On May 8, Attorney General John Ashcroft filed an amicus curiae (“friend of the court”) brief for the defense in a civil case alleging that the oil company Unocal was complicit in forced labor and other abuses committed by the Burmese military during the construction of the Yadana gas pipeline. The case, John Doe I, et al. v. Unocal Corporation, et al., was originally filed in 1996 and is currently being reheard by the U.S. Ninth Circuit Court of Appeals.
The Justice Department brief went well beyond the scope of the Unocal case, however, and argued for a radical re-interpretation of the 1789 Alien Tort Claims Act (ATCA). For over 20 years, courts have held that the ATCA permits victims of serious violations of international law abroad to seek civil damages in U.S. courts against their alleged abusers who are found in the United States. The Justice Department would deny victims the right to sue under the ATCA for abuses committed abroad.

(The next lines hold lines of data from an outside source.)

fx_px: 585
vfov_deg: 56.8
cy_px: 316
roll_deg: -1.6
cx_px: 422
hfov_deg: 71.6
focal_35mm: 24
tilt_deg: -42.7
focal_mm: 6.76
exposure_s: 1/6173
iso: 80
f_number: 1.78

“This is a craven attempt to protect human rights abusers at the expense of victims,” said Kenneth Roth, executive director of Human Rights Watch. “The Bush administration is trying to overturn a longstanding judicial precedent that has been very important in the protection of human rights.”
Courts have upheld human rights suits under the ATCA since 1980, in a case brought by the father and sister of Joel Filartiga, a seventeen-year-old Paraguayan. Filartiga was kidnapped and tortured to death by a Paraguayan police official who subsequently emigrated to the United States. In that case, the Second Circuit Court of Appeals held that the ATCA permitted victims to pursue claims based on serious violations of international human rights law. Victims have also been awarded damages against other perpetrators, including Bosnian Serb leader Radovan Karadic and former Philippine president Ferdinand Marcos. However, because the defendants have traditionally been non-residents without assets in the U.S., it has been difficult to collect the awards.

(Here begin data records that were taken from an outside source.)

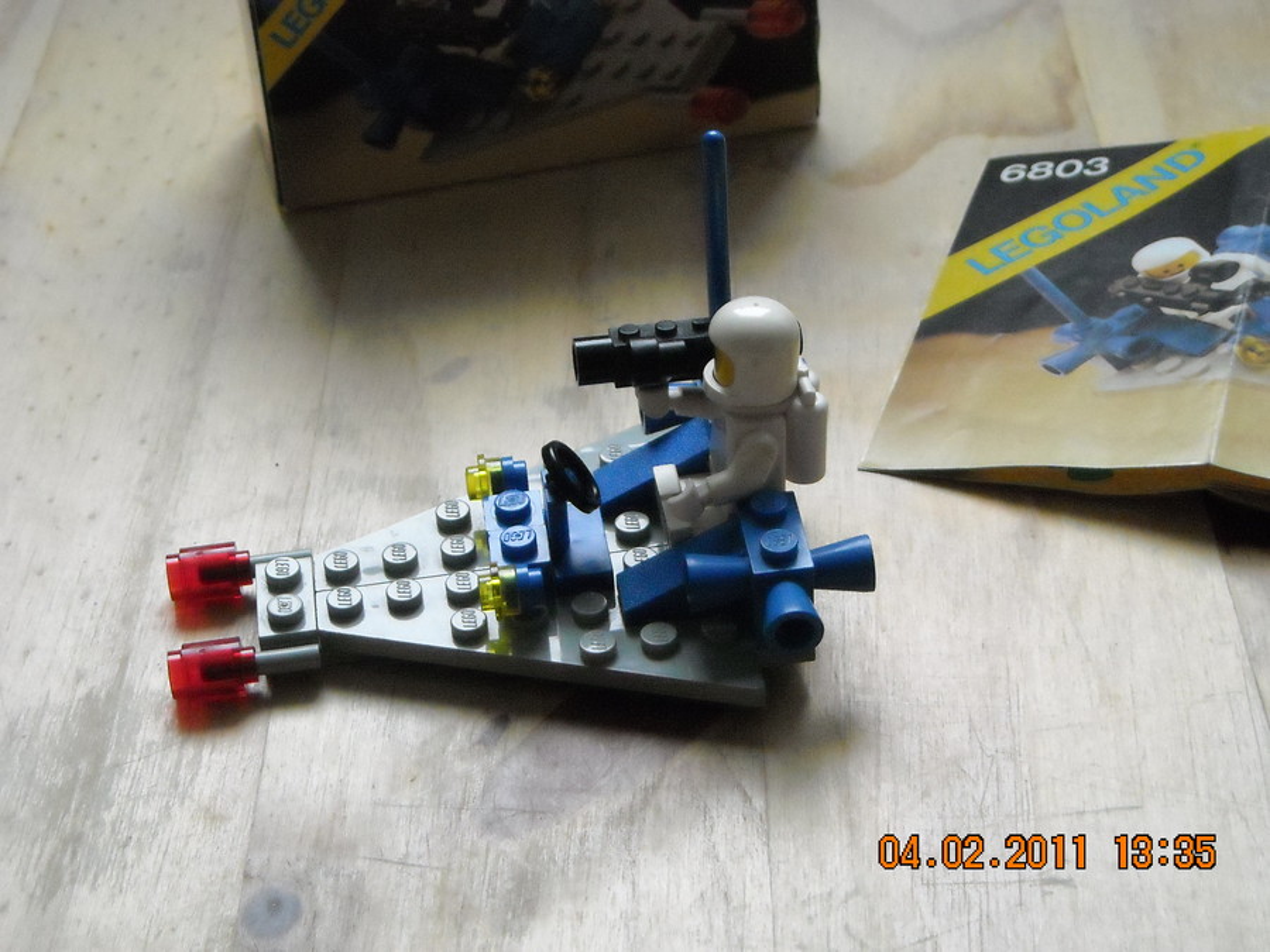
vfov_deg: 19.4
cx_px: 635
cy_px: 476
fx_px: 2788
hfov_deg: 25.7
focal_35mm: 76
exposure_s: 1/218
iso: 702
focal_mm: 12.3
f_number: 3.9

The Justice Department argued that the ATCA could not be used as a basis to file civil cases and that victims should sue under other laws; that the “law of nations” covered by the ATCA did not include international human rights treaties; and that abuses committed outside of the United States would not be covered under the law. No previous administration has challenged the legitimacy of ATCA cases against gross human rights abusers.

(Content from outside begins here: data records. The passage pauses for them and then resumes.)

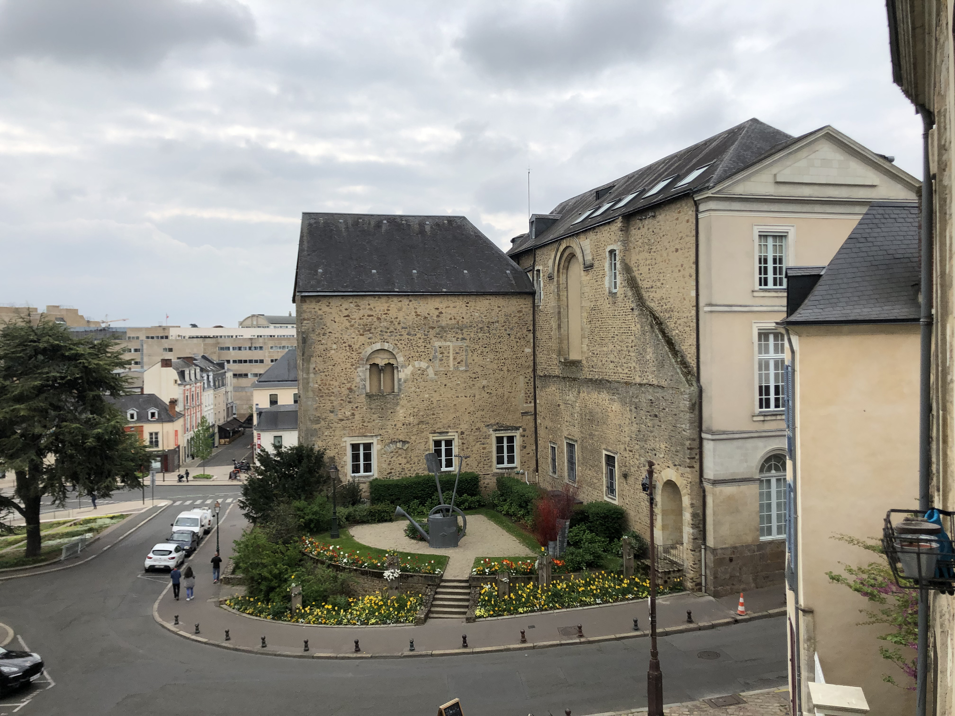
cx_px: 478
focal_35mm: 28
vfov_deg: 49.7
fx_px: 772
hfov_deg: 63.4
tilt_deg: -1.1
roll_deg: +1.7
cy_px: 358
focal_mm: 4
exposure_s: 1/2315
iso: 20
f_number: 1.8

If the Administration’s argument were upheld, some of the cases that would not have gone forward include:
* The 1996-97 Holocaust Litigation cases against Swiss banks, which led to a U.S. government-negotiated settlement to pay Holocaust survivors approximately $1.25 billion. The cases were brought under several laws, including the ATCA.
* Presbyterian Church of Sudan, et al. v. Talisman Energy Inc., a 2001 suit filed in New York federal district court alleging that Talisman Energy was complicit in human rights abuses committed by the government of Sudan in oil-producing areas where Talisman operated. The court denied the company’s motion to dismiss the case on March 19, 2003.
* Raymonde Abrams v. Societe Nationale Des Chemins De Fer Francais, a case filed in 2000 in which Holocaust survivors alleged that the National French Railroad Company deported Jews and others to Nazi death camps. A New York district court dismissed the case on November 7, 2001; it is currently on appeal to the Second Circuit Court of Appeal.
“The Justice Department brief could do a lot of damage to this important legal precedent,” said Roth. “Supporters of human rights should tell the Bush administration to leave the Alien Tort Claims Act alone.”
The Alien Tort Claims Act was adopted as part of the original Judiciary Act in 1789 and states that “[t]he district courts shall have original jurisdiction of any civil action by an alien for a tort [personal injury] only, committed in violation of the law of nations or a treaty of the United States.”
In 1993, lawsuits were brought against multinational companies for alleged complicity in human rights violations abroad. There have been at least twenty-five such cases against companies over the last ten years; the courts have dismissed most of these cases and have not rendered any judgments against companies.
The Doe v. Unocal case was originally filed in 1996. In 1997, a U.S. federal district court in California ruled that the company could be held liable for the alleged abuses, but subsequently dismissed the case in 2000. Two years later, the Ninth Circuit Court of Appeals overturned the ruling and allowed the case to proceed. However in February 2003, the Ninth Circuit agreed to rehear the case en banc. The Justice Department brief was filed for this rehearing.
Human Rights Watch is not a party to any lawsuit filed under the ATCA, nor does it take a position on the merits of any particular case. However, Human Rights Watch believes that victims should have the option to file such suits.